Tout le monde peut voir que M. Blinken ne dit pas la vérité. Il est un peu étrange que les hauts fonctionnaires américains tentent de préserver la fiction selon laquelle les États-Unis appliquent aux alliés et aux clients les mêmes normes que celles qu’ils appliquent aux autres. Personne ne prend cette histoire au sérieux et elle ne fait qu’inciter les critiques à dénoncer les mensonges inutiles.
Il est évident que les alliés et les clients bénéficient d’un passe-droit pour des actes qui, s’ils étaient commis par d’autres, entraîneraient une condamnation, des sanctions, voire une action militaire. Le problème n’est pas seulement que les États-Unis laissent leurs alliés et clients s’en tirer avec davantage de crimes, mais qu’ils refusent tout simplement de leur imposer des sanctions significatives, quoi qu’ils fassent. Il n’y a pas deux poids, deux mesures, mais il n’y a aucune norme pour les alliés et les clients.
C’est pourquoi les Saoudiens et les Émirats arabes unis ont pu dévaster le Yémen avec l’aide des États-Unis pendant des années sans jamais craindre de compromettre le soutien de Washington. C’est pourquoi les Émirats arabes unis peuvent attiser les guerres civiles en Afrique et soutenir des forces qui commettent des génocides sans craindre de conséquences de la part des États-Unis. C’est aussi pourquoi le gouvernement israélien a pu créer une famine artificielle et tuer des dizaines de milliers de civils avec sa campagne militaire aveugle à Gaza.
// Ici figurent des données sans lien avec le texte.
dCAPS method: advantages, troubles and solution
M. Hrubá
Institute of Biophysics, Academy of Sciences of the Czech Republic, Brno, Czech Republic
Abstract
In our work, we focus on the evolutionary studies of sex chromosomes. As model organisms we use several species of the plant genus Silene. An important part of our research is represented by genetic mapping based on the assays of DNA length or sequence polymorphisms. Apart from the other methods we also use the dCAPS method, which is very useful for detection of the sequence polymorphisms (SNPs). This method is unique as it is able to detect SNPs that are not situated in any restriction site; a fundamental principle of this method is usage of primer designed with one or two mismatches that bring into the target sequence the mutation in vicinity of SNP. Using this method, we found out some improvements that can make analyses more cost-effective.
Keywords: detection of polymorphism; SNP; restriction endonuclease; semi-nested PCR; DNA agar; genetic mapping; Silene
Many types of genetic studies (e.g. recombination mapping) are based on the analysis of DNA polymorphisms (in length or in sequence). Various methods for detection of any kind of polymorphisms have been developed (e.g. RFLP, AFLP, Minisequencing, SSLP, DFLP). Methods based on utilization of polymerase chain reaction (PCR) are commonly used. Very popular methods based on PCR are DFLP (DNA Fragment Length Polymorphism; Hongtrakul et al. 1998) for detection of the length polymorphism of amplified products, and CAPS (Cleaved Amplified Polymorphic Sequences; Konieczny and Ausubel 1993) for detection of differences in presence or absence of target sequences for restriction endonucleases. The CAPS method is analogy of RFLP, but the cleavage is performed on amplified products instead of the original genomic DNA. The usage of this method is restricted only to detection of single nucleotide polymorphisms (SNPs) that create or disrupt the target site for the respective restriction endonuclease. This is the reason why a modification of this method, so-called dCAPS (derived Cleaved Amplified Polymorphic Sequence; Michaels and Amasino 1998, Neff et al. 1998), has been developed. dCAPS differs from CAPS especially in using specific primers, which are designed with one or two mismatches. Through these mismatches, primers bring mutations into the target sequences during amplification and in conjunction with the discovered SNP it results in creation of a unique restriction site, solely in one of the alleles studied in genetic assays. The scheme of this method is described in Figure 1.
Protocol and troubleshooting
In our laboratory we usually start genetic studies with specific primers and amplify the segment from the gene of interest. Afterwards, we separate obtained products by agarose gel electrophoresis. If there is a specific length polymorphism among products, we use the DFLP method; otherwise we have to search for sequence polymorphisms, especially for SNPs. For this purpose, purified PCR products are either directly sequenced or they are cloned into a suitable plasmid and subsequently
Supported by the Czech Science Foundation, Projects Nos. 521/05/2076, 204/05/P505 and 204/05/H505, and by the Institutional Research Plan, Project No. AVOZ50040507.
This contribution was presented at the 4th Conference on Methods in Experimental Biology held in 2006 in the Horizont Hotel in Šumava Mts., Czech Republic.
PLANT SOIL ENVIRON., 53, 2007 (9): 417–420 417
Les clients sont convaincus que les États-Unis ne leur couperont jamais les vivres, et ils savent qu’ils ne seront jamais punis par Washington, alors ils font ce qu’ils veulent et s’attendent à ce que les États-Unis les sauvent s’ils sont dépassés.
Le système à deux niveaux qui privilégie un groupe d’États et en pénalise un autre est au cœur de l’« ordre fondé sur des règles » que Blinken et ses collègues aiment tant. Si un État appartient au groupe privilégié aligné sur Washington, il sera tenu de respecter les normes les plus basses tout en étant félicité pour son adhésion aux normes les plus élevées. Dans le même temps, les États-Unis se présentent comme un arbitre équitable alors qu’ils jouent sans vergogne les favoris et truquent la balance.
Occasionnellement, les États-Unis émettront quelques objections symboliques et imposeront peut-être même quelques conséquences mineures en guise de réponse aux critiques nationales, mais il est hors de question d’imposer à un allié ou à un client des normes élevées qui s’accompagnent de coûts réels. Les États-Unis n’ont pas l’habitude d’utiliser leur influence sur leurs clients pour améliorer leur comportement ou mettre un frein à leurs excès, et ils sont généralement prêts à tout pour blanchir le bilan de leurs clients et les satisfaire. Les clients n’ont jamais à craindre de se retrouver du mauvais côté de Washington, car nos dirigeants sont convaincus qu’ils doivent constamment apaiser les clients pour qu’ils restent « de notre côté ».